On the internet, then, prestige and success are not as closely linked as they are in most real-world environments. And when algorithms reinforce social media influencers who have “faked” success with a highly polished presentation and other users learn from their words or actions, the functionality of the bias towards authoritative sources of information is broken.
This same analysis can occur with other types of PRIME information. Social learning’s bias toward in-group information has historically fostered cooperation and understanding within a community—to get along, it helps to have a shared set of rules.
But online, it can play a more divisive role in how people perceive social norms and politics. It is easy for in-group information to encourage groupthink and ultimately extremism. And when social media users regularly see extreme views accompanied by lots of likes, they may begin to believe the view is more common than it is.

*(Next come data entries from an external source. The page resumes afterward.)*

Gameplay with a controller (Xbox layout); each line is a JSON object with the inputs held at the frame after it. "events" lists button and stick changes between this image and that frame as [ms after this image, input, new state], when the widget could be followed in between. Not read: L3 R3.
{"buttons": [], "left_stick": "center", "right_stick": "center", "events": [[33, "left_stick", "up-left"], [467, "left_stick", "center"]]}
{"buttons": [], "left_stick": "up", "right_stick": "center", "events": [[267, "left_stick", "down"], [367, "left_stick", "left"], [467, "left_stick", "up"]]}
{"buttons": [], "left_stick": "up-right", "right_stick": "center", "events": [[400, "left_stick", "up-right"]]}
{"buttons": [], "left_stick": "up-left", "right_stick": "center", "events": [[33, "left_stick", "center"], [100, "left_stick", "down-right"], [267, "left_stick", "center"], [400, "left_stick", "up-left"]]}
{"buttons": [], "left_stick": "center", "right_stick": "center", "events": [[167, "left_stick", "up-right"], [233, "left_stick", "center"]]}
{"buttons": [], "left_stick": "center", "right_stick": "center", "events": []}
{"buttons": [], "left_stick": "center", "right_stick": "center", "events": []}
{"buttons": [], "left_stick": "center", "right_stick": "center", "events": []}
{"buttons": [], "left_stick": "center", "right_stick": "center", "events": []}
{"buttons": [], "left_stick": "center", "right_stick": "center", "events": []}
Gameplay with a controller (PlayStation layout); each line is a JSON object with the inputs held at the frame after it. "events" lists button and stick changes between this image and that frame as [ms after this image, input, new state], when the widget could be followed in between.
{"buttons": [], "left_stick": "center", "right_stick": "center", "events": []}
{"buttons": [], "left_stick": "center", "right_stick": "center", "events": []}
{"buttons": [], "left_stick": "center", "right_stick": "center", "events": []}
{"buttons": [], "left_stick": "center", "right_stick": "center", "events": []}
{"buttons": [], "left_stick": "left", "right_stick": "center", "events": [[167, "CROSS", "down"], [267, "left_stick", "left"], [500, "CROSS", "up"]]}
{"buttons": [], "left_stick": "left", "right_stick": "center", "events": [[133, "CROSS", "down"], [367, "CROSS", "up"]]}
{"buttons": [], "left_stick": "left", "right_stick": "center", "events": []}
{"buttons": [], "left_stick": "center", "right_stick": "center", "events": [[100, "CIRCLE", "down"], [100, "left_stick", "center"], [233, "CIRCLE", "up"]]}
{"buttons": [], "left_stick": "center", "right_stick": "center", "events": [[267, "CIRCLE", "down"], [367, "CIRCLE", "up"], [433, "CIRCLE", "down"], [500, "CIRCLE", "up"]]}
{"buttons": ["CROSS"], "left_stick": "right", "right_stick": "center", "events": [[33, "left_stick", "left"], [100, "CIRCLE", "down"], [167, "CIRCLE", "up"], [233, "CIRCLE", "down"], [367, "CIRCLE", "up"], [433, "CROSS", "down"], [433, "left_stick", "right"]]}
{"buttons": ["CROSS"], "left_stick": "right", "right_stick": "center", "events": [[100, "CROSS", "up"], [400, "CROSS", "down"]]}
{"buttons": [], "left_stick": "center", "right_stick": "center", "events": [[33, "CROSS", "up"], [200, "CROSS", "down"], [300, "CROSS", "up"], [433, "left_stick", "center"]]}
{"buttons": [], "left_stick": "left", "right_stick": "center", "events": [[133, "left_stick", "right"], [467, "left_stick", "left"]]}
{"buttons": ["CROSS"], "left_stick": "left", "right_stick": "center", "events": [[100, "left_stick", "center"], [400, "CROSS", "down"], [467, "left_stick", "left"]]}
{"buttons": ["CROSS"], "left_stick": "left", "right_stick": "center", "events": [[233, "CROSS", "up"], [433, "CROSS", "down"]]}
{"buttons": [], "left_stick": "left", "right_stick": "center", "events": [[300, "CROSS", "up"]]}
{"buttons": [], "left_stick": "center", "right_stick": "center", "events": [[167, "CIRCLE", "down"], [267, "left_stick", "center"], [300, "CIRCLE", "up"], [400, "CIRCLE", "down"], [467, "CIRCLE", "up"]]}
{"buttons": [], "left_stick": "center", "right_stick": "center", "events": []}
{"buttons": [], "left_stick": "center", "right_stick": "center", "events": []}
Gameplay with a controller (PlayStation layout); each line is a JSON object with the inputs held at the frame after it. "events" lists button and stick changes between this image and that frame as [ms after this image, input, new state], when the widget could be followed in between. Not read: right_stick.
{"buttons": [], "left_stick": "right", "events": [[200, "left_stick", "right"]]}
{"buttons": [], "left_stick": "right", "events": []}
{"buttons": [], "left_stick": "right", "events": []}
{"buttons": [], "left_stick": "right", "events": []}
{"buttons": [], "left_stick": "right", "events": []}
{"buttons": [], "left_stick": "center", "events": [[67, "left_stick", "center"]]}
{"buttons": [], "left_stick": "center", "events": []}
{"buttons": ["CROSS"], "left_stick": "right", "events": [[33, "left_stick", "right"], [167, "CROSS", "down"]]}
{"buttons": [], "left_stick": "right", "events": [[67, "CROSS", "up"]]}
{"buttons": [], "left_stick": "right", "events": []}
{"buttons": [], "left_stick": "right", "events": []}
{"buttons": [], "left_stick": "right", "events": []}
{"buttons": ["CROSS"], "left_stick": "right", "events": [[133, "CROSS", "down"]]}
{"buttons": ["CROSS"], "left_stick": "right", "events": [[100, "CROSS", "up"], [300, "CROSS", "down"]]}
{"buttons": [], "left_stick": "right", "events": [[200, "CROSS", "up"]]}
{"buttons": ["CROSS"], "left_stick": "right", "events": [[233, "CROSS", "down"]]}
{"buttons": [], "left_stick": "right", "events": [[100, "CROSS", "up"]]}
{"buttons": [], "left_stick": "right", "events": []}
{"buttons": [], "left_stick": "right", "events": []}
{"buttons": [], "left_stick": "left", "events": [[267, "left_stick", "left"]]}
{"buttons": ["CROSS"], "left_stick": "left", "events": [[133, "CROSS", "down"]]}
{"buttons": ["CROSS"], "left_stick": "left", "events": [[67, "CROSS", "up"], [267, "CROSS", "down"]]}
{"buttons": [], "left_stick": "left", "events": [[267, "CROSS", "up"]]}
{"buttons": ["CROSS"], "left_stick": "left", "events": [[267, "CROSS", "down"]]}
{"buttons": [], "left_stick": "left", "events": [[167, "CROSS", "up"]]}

“Get the right context and the right people, add algorithmic reinforcement, and it can distort social learning in ways that make extreme views seem more legitimate and widespread,” says Brady.
Brady sees the January 6 riot as a PRIME example. “How does a fringe right-wing view gain legitimacy and get a critical mass of people to organize and storm Capitol Hill?” Brady asks. “People wouldn’t have seen these views if they weren’t boosted by algorithms, and that’s because they’re getting engagement. Algorithms put fringe views into public discourse and allow people to organize around them.”
PRIME online information can also make people think the country is more polarized than it is. Most partisans greatly overestimate how far their views differ from those on the other side of the political spectrum, and social media interactions are one source of this misunderstanding.
When platforms expose users to information about their political out-group—those who don’t share their political leanings—the posts they show are often extreme and colored by comments from their in-group politics. And this comment is often negative, moral and emotional.
“This is exactly the type of information that algorithms amplify. People see a skewed portrayal of the other side,” says Brady.
How ‘limited differentiation’ could change social media for the better
Thus, binding-based algorithms and PRIME information create a conflicting, unhelpful combination. Can the problem be solved?
One way would be for platforms to show social media users a wider range of opinions. However, this approach could have unintended consequences, such as exposing moderate people to extreme views – not necessarily improvement.
Instead, Brady and colleagues suggest two alternatives. One is to increase the transparency of social media algorithms. Simply telling users why they’re seeing a particular post—because a close friend shared it or because the platform thought it would be engaging, for example—would help users understand how the technology works and think more deeply about what they’re consuming online .
The researchers call the other solution “constrained differentiation.” This approach includes algorithm adjustments to limit the amount of PRIME information that users see.
Today, algorithms rank content relevance and show users the posts most likely to increase engagement. As we’ve seen, this introduces too much PRIME information into the mix. Limited differentiation will introduce a penalty for PRIME information so that algorithms will rank this type of content lower and show it to users less often.
Non-PRIME information that remains in the mix will still be included in the algorithm identified as likely to attract users. Depending on the user, this could be funny memes, historical photos, or cute puppy videos—content that would still get attention, but is less likely to cause inflammation.
Brady sees this change as platforms might. “At the end of the day, we know social media companies want people to engage because that’s how they make money. They have to keep their platforms running,” he says. “So we recommend this approach because it would still give people content they find interesting, but it wouldn’t be so dominated by PRIME information.”